▶ [HOW TO COMPLETE THIS TASK] Search the records for "libreta". Copy every line where it appears.

▶ [INPUT FOR THIS TASK]
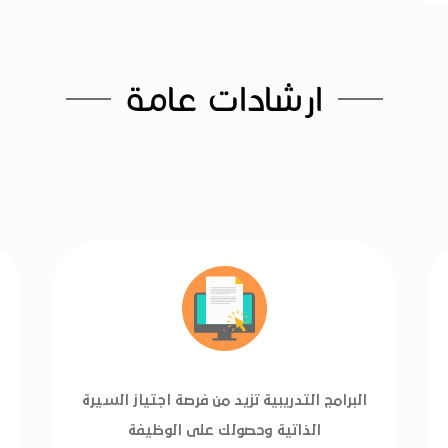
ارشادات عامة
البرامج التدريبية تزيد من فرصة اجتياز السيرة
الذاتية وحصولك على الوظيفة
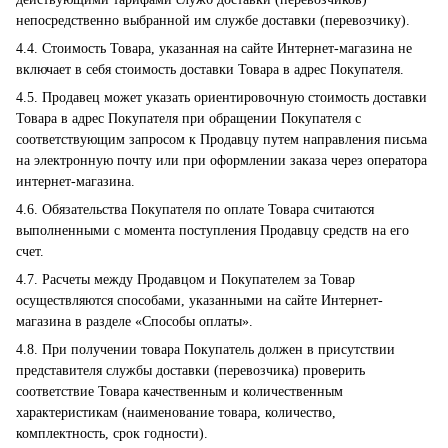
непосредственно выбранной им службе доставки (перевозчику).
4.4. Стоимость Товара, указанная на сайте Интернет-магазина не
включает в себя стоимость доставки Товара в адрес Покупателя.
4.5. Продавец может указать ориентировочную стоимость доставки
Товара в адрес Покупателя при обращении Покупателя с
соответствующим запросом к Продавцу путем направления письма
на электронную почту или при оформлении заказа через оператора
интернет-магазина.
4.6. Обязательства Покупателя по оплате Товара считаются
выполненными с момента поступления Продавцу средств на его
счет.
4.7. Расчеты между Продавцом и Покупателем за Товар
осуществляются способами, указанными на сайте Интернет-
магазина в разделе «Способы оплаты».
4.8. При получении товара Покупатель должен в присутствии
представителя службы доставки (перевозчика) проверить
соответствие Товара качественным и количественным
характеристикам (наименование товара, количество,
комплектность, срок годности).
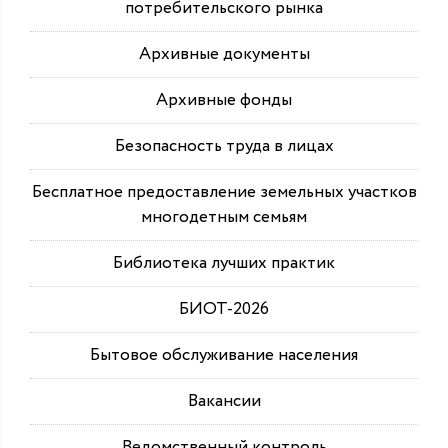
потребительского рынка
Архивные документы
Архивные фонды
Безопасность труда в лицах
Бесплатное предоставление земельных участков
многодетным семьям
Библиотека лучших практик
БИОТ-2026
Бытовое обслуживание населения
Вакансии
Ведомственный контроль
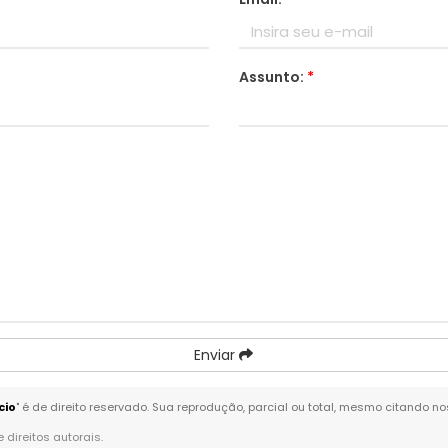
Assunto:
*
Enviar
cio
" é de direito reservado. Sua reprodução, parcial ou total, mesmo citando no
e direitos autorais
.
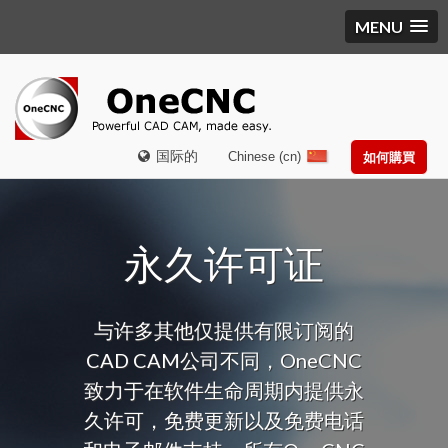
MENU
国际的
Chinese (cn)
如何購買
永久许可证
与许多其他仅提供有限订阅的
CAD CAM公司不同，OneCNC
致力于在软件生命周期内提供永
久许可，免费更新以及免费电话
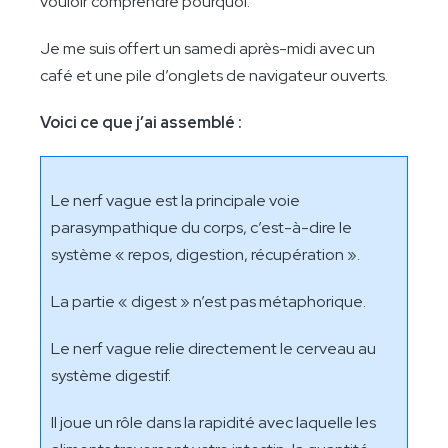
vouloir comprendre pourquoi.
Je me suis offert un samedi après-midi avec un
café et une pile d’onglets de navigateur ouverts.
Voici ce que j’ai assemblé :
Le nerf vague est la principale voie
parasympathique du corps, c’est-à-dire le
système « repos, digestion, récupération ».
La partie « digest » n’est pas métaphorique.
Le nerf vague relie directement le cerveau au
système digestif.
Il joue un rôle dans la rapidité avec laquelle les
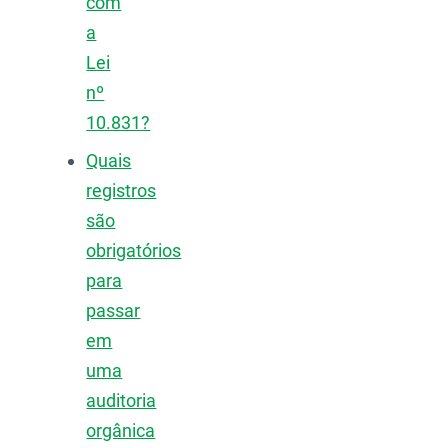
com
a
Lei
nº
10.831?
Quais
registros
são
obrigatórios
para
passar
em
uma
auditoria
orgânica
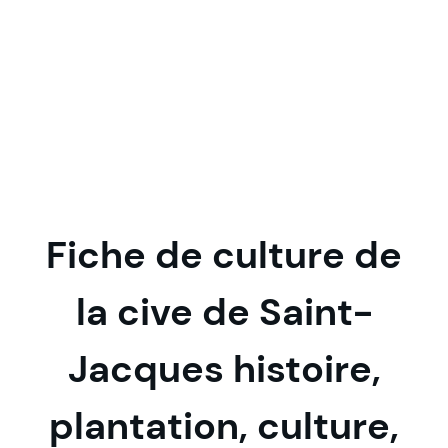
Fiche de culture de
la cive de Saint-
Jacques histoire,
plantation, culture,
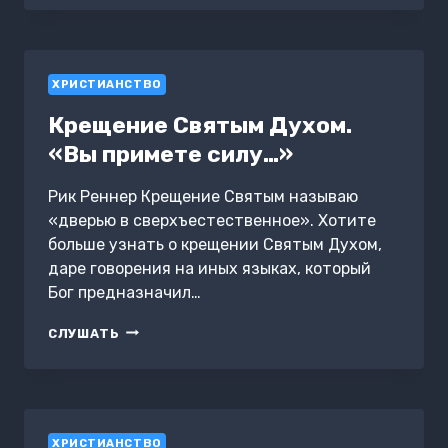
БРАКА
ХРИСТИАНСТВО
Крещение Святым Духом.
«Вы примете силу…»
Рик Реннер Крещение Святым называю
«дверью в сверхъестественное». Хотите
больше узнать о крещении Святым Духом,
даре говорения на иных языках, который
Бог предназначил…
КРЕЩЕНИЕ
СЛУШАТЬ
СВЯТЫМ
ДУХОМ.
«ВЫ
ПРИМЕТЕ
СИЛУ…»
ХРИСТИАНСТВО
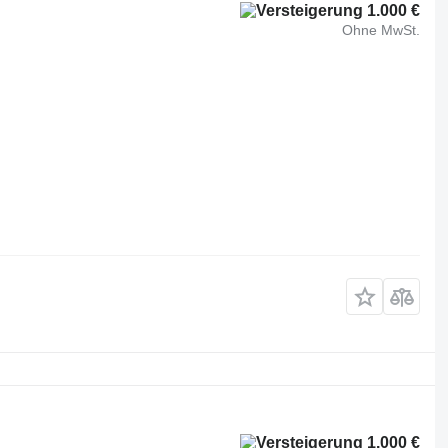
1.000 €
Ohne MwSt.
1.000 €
...
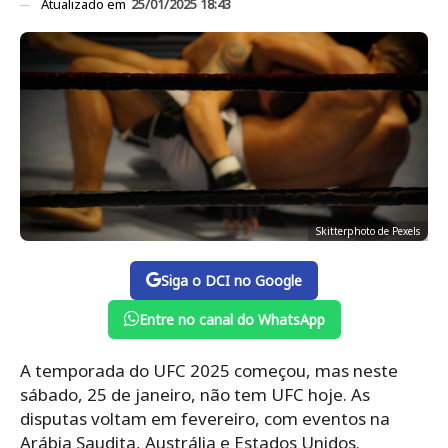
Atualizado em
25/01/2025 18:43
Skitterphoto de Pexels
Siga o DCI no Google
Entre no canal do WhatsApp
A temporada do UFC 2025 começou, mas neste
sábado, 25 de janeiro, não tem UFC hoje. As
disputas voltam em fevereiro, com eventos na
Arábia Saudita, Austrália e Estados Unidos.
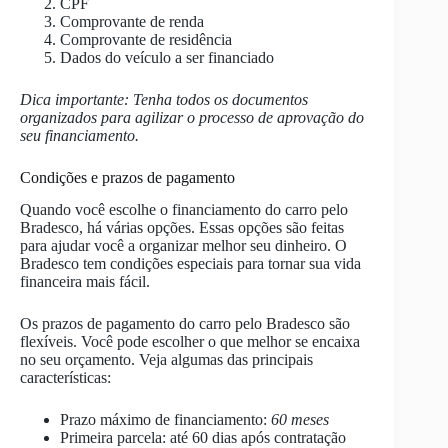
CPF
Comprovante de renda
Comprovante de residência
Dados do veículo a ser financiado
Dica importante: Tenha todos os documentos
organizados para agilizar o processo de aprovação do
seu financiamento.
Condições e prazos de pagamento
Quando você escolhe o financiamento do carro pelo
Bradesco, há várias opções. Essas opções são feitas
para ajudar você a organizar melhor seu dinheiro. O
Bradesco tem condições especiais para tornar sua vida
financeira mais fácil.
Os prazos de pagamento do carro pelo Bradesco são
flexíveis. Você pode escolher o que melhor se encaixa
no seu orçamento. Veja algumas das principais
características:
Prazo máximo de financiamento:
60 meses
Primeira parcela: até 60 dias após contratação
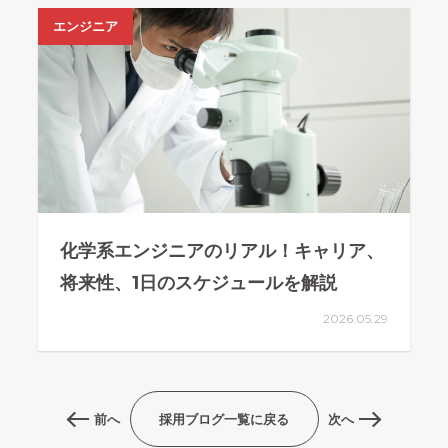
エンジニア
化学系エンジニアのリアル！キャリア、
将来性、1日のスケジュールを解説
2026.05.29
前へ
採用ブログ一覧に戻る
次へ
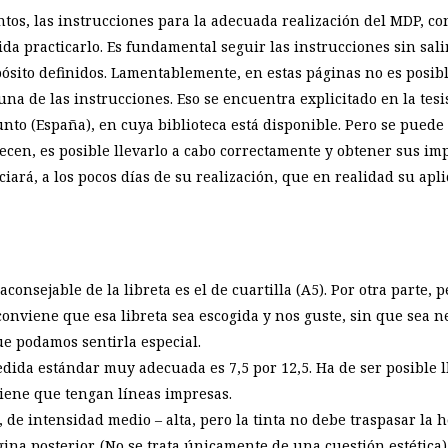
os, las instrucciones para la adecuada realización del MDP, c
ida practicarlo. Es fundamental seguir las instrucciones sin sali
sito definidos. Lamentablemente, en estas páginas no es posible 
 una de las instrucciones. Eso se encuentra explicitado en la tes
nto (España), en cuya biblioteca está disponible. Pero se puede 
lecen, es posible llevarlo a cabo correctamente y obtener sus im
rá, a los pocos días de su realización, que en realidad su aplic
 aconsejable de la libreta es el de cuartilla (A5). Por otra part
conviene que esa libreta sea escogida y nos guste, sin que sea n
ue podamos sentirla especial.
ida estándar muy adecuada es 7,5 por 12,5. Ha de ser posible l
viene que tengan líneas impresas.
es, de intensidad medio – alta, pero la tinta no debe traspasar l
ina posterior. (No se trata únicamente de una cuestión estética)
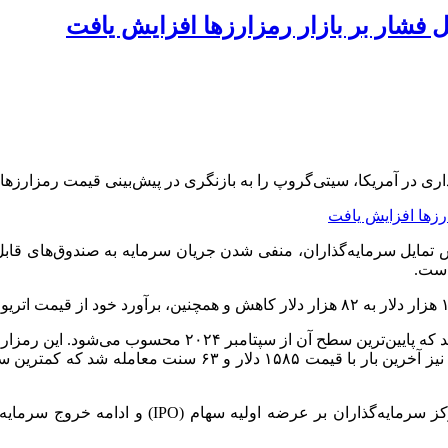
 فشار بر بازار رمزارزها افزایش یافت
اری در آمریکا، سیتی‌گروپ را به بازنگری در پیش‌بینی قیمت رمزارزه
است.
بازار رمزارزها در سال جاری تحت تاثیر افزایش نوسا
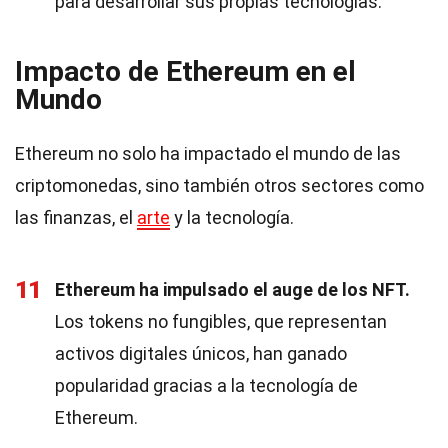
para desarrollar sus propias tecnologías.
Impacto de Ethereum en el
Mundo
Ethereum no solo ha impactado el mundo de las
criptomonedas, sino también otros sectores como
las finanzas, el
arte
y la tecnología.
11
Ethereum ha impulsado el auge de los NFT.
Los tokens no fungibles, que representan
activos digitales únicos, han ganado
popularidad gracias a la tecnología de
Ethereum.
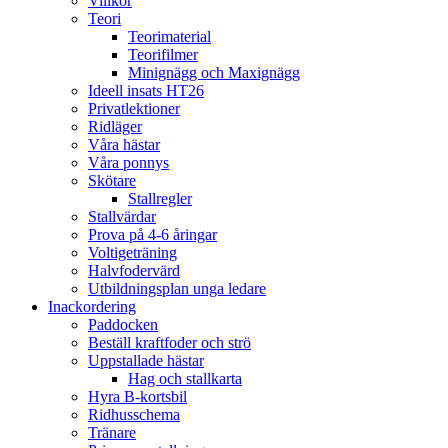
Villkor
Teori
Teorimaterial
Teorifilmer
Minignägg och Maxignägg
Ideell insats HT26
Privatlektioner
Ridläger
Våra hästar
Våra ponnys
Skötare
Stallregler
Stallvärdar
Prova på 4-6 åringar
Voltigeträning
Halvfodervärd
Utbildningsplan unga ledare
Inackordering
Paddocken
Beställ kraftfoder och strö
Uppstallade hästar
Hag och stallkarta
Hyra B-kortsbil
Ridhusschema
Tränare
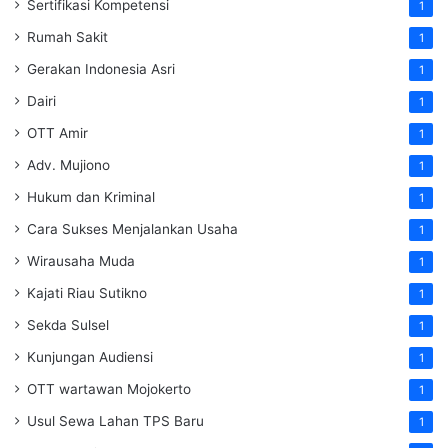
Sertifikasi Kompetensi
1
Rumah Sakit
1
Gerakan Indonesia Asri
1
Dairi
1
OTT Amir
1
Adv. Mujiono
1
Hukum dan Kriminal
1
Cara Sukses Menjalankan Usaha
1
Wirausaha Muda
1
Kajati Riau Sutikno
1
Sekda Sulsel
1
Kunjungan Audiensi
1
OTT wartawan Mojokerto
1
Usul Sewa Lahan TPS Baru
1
...
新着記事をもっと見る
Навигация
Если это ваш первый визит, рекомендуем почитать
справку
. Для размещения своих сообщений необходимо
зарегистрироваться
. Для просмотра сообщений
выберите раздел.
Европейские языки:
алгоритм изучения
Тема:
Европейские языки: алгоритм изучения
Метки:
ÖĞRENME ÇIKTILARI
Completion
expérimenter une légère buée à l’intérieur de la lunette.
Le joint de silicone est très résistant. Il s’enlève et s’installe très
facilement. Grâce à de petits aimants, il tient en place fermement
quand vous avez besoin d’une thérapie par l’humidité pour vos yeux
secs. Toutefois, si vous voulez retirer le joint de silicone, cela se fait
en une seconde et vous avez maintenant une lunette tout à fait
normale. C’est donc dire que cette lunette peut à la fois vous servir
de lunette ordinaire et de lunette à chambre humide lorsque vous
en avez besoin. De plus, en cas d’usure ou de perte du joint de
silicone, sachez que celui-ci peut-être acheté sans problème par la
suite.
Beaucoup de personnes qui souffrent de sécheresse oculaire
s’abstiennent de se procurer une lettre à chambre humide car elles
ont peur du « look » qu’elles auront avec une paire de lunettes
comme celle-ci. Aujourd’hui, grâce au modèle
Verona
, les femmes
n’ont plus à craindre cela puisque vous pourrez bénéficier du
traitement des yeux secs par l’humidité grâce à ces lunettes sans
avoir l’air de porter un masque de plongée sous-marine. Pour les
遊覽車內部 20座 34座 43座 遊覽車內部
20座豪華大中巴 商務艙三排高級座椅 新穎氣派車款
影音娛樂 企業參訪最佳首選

▶ [EXERCISE OUTPUT]
 aconsejable de la libreta es el de cuartilla (A5). Por otra part
conviene que esa libreta sea escogida y nos guste, sin que sea n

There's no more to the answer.